Para testar esta ideia, a equipa recorreu aos furões, cujo sistema auditivo é semelhante ao dos humanos. Em experiências publicadas em 2024, os investigadores verificaram que os furões que desenvolveram zumbidos mais graves apresentavam também perturbações do sono.

“Na verdade, pudemos ver esses problemas de sono aparecendo simultaneamente com o zumbido após a exposição ao ruído”, disse Milinski em uma entrevista. “Esta foi a primeira vez que isso indicou uma ligação clara entre o desenvolvimento de tinnitus e distúrbios do sono.”

É importante ressaltar que os furões que desenvolveram tinnitus mostraram uma resposta cerebral excessivamente sensível ao som. Qdo os furões puderam finalmente entrar na fase não-BDG do sono, esta hiperatividade diminuiu.

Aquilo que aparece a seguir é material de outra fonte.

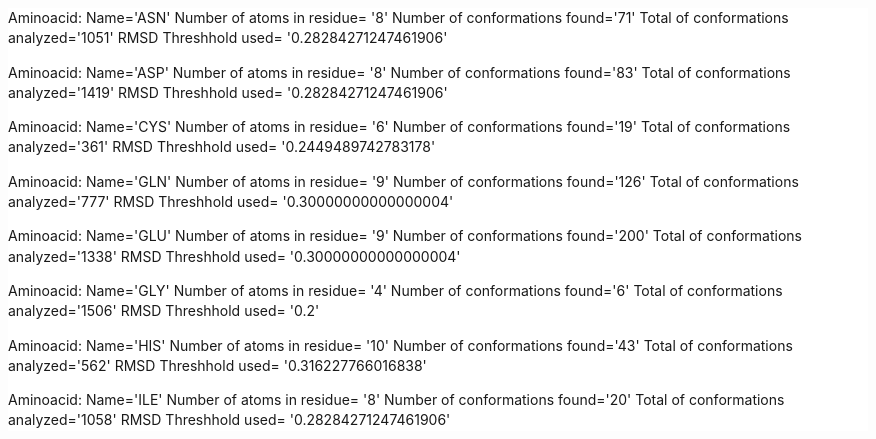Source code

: Aminoacid: 
Name='ASN' 
Number of atoms in residue= '8' 
Number of conformations found='71'
Total of conformations analyzed='1051'
RMSD Threshhold used= '0.28284271247461906'
 
Aminoacid: 
Name='ASP' 
Number of atoms in residue= '8' 
Number of conformations found='83'
Total of conformations analyzed='1419'
RMSD Threshhold used= '0.28284271247461906'
 
Aminoacid: 
Name='CYS' 
Number of atoms in residue= '6' 
Number of conformations found='19'
Total of conformations analyzed='361'
RMSD Threshhold used= '0.2449489742783178'
 
Aminoacid: 
Name='GLN' 
Number of atoms in residue= '9' 
Number of conformations found='126'
Total of conformations analyzed='777'
RMSD Threshhold used= '0.30000000000000004'
 
Aminoacid: 
Name='GLU' 
Number of atoms in residue= '9' 
Number of conformations found='200'
Total of conformations analyzed='1338'
RMSD Threshhold used= '0.30000000000000004'
 
Aminoacid: 
Name='GLY' 
Number of atoms in residue= '4' 
Number of conformations found='6'
Total of conformations analyzed='1506'
RMSD Threshhold used= '0.2'
 
Aminoacid: 
Name='HIS' 
Number of atoms in residue= '10' 
Number of conformations found='43'
Total of conformations analyzed='562'
RMSD Threshhold used= '0.316227766016838'
 
Aminoacid: 
Name='ILE' 
Number of atoms in residue= '8' 
Number of conformations found='20'
Total of conformations analyzed='1058'
RMSD Threshhold used= '0.28284271247461906'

Este facto sugere que o sono pode mascarar temporariamente os efeitos do zumbido, envolvendo os mesmos circuitos cerebrais.

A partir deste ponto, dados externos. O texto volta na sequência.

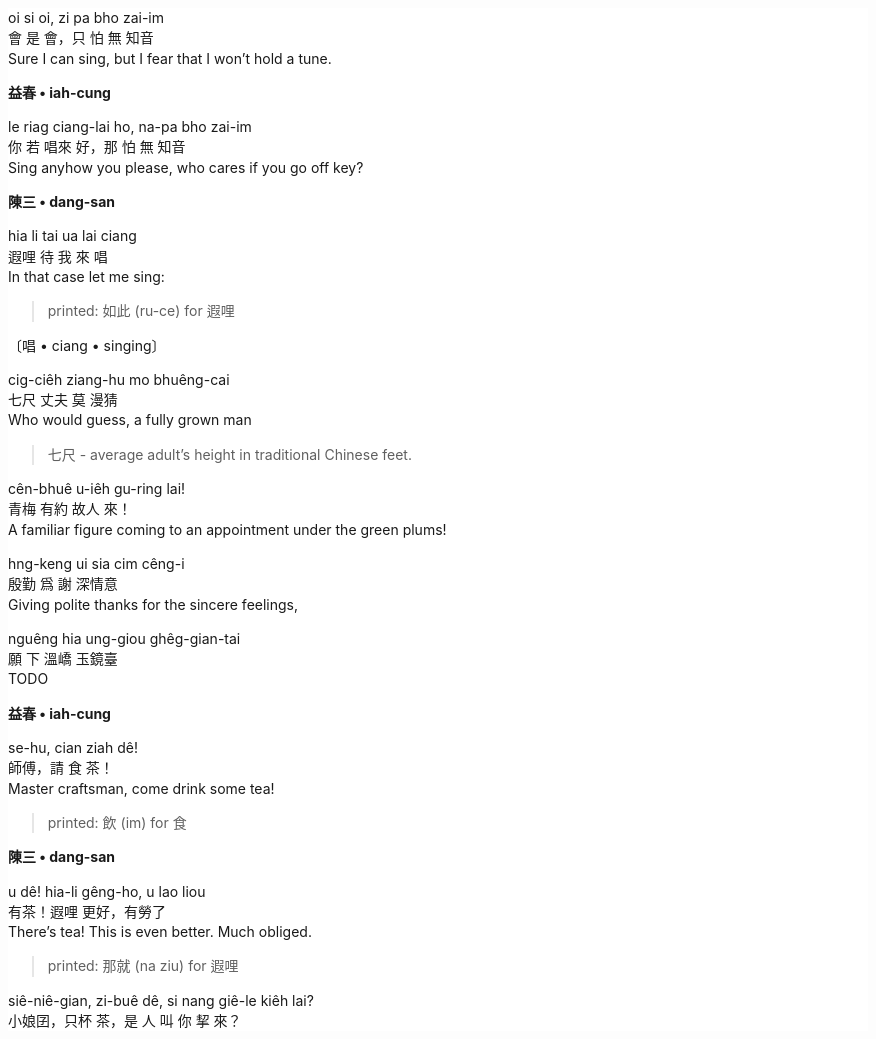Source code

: oi si oi, zi pa bho zai-im<br/>
會 是 會，只 怕 無 知音<br/>
Sure I can sing, but I fear that I won’t hold a tune.

**益春 • iah-cung**

le riag ciang-lai ho, na-pa bho zai-im<br/>
你 若 唱來 好，那 怕 無 知音<br/>
Sing anyhow you please, who cares if you go off key?

**陳三 • dang-san**

hia li tai ua lai ciang<br/>
遐哩 待 我 來 唱<br/>
In that case let me sing:

> printed: 如此 (ru-ce) for 遐哩

〔唱 • ciang • singing〕

cig-ciêh ziang-hu mo bhuêng-cai<br/>
七尺 丈夫 莫 漫猜<br/>
Who would guess, a fully grown man

> 七尺 - average adult’s height in traditional Chinese feet.

cên-bhuê u-iêh gu-ring lai!<br/>
青梅 有約 故人 來！<br/>
A familiar figure coming to an appointment under the green plums!

hng-keng ui sia cim cêng-i<br/>
殷勤 爲 謝 深情意<br/>
Giving polite thanks for the sincere feelings,

nguêng hia ung-giou ghêg-gian-tai<br/>
願 下 溫嶠 玉鏡臺<br/>
TODO

**益春 • iah-cung**

se-hu, cian ziah dê! <br/>
師傅，請 食 茶！<br/>
Master craftsman, come drink some tea!

> printed: 飲 (im) for 食

**陳三 • dang-san**

u dê! hia-li gêng-ho, u lao liou<br/>
有茶！遐哩 更好，有勞了<br/>
There’s tea! This is even better. Much obliged.

> printed: 那就 (na ziu) for 遐哩

siê-niê-gian, zi-buê dê, si nang giê-le kiêh lai?<br/>
小娘囝，只杯 茶，是 人 叫 你 挈 來？<br/>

“Os nossos resultados sugerem que o sono profundo pode, de facto, ajudar a aten os sintomas do zumbido e pode revelar mecanismos cerebrais naturais para modular a atividade anormal”, afirmou Milinski.

O ciclo vicioso é o stress e o isolamento

Ainda no ano passado, um estudo realizado na China mostrou que as pessoas com tinnitus eram menos capazes de suprimir a hiperatividade do seu cérebro acordado qdo faziam a transição para o sono. No entanto, durante o sono profundo, a hiperatividade associada ao tinnitus foi suprimida.

“Este estudo identifica o sono como um alvo terapêutico crítico para interromper o ciclo disfuncional de 24 horas do tinnitus”, concluem os autores, liderados por Xiaoyu Bao da South China University of Technology.

Em Oxford, Milinski e os seus colegas estão agora a estudar a forma como o sono pode influenciar o desenvolvimento do tinnitus.

“O zumbido pode piorar o sono e, por svez, o sono deficiente pode piorar o zumbido. Pode ser uma espécie de ciclo vicioso, embora eu não acredite que seja inextricável”, sugeriu Milinski. “Qdo não dormimos bem, ficamos mais vulneráveis ao stress, e o stress é um dos factores que mais contribui para o agravamento do tinnitus. O stress pode mesmo desencadear o aparecimento do zumbido”.

Mais pesquisas podem levar não apenas a tratamentos eficazes para o zumbido, mas também ajudar os cientistas a entender melhor os mistérios do próprio sono.